Double posting is a quick ticket to ban, like i said before please read sticky's and rules.


----------



## The_Other_One

We got to know your motherboard socket, but yes, I got both still.  As for shipping, it all depends on your zip code.  Shouldn't be much, though, for processors.

As for the DVD(I'm very sorry for the delay)  I guess like $5 or something plus shipping.  Of if there's something else you might want, I'll give you the DVD-ROM as well.


----------



## jp198780

i think i got 370? that sounds right. and zipcode is 08051, thanks.
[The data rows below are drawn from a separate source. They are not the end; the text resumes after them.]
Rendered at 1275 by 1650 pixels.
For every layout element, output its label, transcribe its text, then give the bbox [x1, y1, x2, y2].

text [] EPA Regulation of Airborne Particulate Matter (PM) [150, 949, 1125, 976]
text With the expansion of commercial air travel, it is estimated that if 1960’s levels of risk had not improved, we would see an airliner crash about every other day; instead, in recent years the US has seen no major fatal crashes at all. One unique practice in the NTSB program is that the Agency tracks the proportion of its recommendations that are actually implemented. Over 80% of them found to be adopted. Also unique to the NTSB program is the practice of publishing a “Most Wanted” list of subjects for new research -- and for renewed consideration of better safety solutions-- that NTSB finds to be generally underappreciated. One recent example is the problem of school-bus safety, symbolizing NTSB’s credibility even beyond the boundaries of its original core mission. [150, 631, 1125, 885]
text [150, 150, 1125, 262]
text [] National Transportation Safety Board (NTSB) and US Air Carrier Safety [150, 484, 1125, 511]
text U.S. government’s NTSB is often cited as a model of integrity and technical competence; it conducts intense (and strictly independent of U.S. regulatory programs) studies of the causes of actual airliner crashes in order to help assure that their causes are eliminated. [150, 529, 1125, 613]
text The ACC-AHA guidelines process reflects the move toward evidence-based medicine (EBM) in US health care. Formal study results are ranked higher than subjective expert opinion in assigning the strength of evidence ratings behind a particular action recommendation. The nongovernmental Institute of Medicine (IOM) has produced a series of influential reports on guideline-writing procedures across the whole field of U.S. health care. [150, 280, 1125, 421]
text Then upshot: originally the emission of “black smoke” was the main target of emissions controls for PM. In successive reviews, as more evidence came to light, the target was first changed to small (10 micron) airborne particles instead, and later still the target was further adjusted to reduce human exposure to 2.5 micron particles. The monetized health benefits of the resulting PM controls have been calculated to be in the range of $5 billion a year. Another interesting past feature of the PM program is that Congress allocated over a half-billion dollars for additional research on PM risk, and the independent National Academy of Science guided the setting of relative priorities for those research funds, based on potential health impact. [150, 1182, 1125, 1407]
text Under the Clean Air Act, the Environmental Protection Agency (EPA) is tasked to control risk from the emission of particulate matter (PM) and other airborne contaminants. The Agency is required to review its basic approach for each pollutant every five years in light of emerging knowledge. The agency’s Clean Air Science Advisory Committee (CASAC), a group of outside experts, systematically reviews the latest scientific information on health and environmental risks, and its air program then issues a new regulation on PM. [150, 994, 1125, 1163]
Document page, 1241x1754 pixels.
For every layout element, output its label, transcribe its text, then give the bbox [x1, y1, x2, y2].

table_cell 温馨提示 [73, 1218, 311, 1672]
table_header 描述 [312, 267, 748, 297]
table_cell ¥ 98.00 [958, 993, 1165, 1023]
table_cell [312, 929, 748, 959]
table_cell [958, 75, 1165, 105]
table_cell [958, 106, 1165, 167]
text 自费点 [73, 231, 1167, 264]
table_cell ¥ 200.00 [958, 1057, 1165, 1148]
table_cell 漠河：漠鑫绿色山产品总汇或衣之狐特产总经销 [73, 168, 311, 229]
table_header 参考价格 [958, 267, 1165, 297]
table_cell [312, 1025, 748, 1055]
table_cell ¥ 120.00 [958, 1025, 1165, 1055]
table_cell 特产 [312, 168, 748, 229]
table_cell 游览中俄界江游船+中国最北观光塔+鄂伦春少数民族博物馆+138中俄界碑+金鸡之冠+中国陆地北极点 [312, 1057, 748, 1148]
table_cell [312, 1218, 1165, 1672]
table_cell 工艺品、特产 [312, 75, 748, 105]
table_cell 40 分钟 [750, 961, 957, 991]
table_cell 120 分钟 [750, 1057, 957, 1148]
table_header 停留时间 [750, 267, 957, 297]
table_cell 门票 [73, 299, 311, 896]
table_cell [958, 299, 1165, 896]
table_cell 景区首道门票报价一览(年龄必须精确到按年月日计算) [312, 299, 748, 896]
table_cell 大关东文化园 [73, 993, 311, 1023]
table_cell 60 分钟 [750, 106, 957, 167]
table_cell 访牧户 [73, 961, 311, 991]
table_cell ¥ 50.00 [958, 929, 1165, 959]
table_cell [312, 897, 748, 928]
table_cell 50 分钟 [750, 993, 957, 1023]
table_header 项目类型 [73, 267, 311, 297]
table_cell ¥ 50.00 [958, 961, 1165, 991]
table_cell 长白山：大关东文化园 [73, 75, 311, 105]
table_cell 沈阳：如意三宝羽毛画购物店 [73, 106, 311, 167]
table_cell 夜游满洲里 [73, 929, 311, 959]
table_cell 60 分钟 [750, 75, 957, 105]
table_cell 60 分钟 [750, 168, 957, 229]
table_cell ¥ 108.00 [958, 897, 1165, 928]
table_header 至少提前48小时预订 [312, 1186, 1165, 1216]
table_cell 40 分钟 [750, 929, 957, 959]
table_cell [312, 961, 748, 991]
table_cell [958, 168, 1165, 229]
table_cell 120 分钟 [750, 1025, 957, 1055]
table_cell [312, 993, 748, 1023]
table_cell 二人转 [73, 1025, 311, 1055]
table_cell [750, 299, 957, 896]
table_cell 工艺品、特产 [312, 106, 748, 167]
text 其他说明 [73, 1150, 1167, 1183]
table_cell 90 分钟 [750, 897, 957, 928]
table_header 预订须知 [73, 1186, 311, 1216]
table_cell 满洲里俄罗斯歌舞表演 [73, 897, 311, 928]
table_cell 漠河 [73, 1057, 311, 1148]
also, are they faster than 664MHZ?


----------



## The_Other_One

The only 370 I got's that Celeron 733...  It'd make a small difference.  Shoot me a PM if your interested and we can discuss it farther.


----------



## ro0kie

Hey I have an ATI Radeon 7500 64MB GPU and I was wondering if I would notice any difference in gaming with your 8500 GPU. I dont want to waste money on an AGP GPU b/c I'm probably going buy another comp later. I dont really care about this crap comp. b/c my dads going to use it later for his store but for now I'm js using it for basically everything. I play games like DOD:S with this comp and run almost everything on high with 20-70 FPS.


----------



## The_Other_One

Spec wise, the card's about twice as good...  http://www.gpureview.com/show_cards.php?card1=239&card2=22


----------